After thinking about this incident, I implemented an anonymous mail forwarding
system, which would allow people to express their opinions openly without fear
of retribution on unspecified charges. Not surprisingly, word of this got
around too. This system proved to be intolerable to Personnel. They could not
stand the idea that anyone could say what they liked and couldn't be traced,
despite the fact that the company itself operates a "Comment" system, which is
designed to allow people to send anonymous comments to management. I was
politely asked to stop my forwarding service. After thinking it over, I
agreed, and I now regret that decision. The net result has been greatly
decreased traffic on the grumps dl, and a major loss of faith on my part in the
goodwill of the management of our company toward the people who work here.
In this case, a community found itself being attacked by supposed insiders. In this case the issue of privacy is extremely tricky, since one has to define what is meant by a community, and who gets to say. Can I forward a message on to a friend? Can I give a friend my RA database to use? These issues will be addressed in a moment.

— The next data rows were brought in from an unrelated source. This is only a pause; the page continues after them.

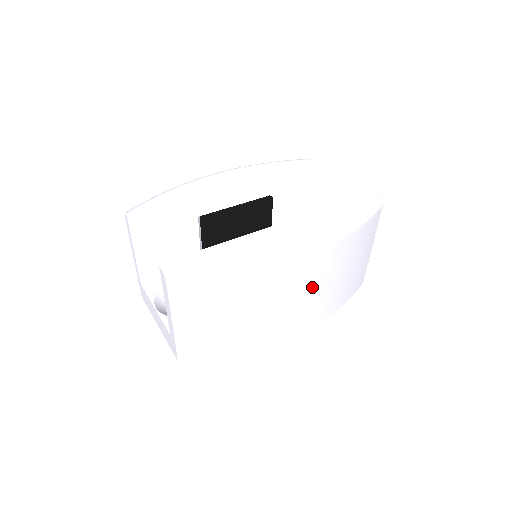
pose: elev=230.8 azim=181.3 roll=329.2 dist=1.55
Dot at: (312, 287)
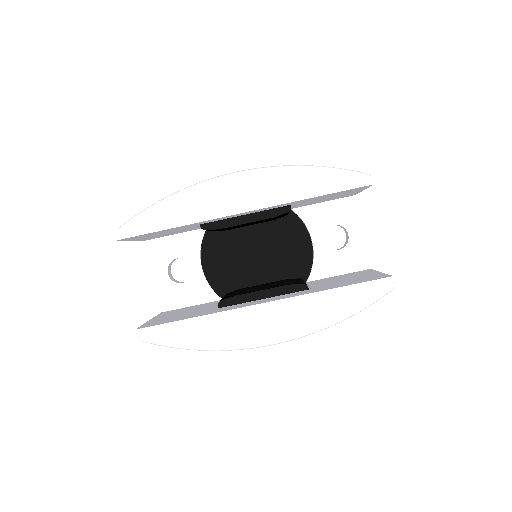
Dot at: occluded
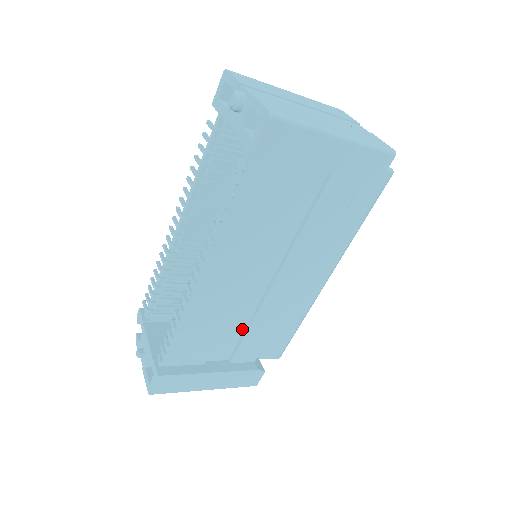
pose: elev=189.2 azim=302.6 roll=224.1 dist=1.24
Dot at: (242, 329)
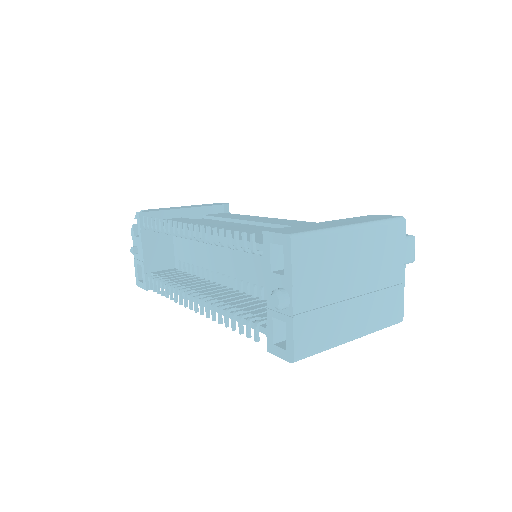
Dot at: occluded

As a final case, even supposedly "public" documents can have privacy problems. A friend of mine, a grad student here at MIT, recently got a call from the MIT campus police. The CP was appologetic though official sounding, and said he had gotten a call from someone in the Massachusetts Maritime police. The maritime cop had seen the webpage for my friend's undergraduate fraternity, which included a picture of my friend with a large waterballoon funnelator (slingshot). He was told that slingshots were illegal in this state, and that the police just wanted to make sure the contraption "had been destroyed" [RA]. Here is a case where a statement is made publicly with the expectation of one kind of audience (people interested in his old fraternity) but seen by someone with different moral and cultural morays. This is similar to a case during the last election, where Clinton was being interviewed on MTV. He was asked if next time he would inhale, and Clinton responded "hell yeah I'd inhale." This is an appropriate remark for the audience in question, but the republican party took the quote and used it in their mainstream advertisements, making Clinton look bad.

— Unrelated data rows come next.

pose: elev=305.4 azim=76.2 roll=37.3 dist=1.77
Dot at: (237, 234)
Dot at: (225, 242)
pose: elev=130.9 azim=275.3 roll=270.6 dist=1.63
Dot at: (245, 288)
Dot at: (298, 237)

All these issues raise serious questions for technologies like remembrance agents. Until recently I limited the databases being used to two kinds of information, personal information for a single user system and information meant for the general public (e.g. AP news articles, Netnews FAQs, and the INSPEC database) for generic systems. However, recently I've started using databases that fall somewhere inbetween. For example, I am now hosting a generic database drawn from all the email archives stored at the media lab since 1986. In theory these archives are "public" to media lab members, and my generic system is only available to lab computers. Furthermore, anyone in the lab can view the full archives to these lists if they wished. However, when people not subscribed to a list (i.e. not in the community) get a suggestion from that community, chances are they are missing important context surrounding that message. That context may be cultural, such as "dirty jokes are OK on big-phun" and "flaming is required on unix-haters." It can also be content-based, such as "this argument has produced a huge flame-fest, which is why the message is so terse." It can also be a combination of the two, such as "the audience for this message was assumed to be well versed in the field, so the author didn't feel it was necessary to add all the usual previsos or references that she would for a general audience."
These privacy concerns are problems not just for the people who wrote the message, but for the people receiving them. While certianly there is some voyeursim in all of us, for most people there is a limit to what they want to know about others. Just looking at the distaste for the current Monica Lewinsky scandal brings this to the forefront -- people not only don't care about Clinton's sexual details, they don't want to know.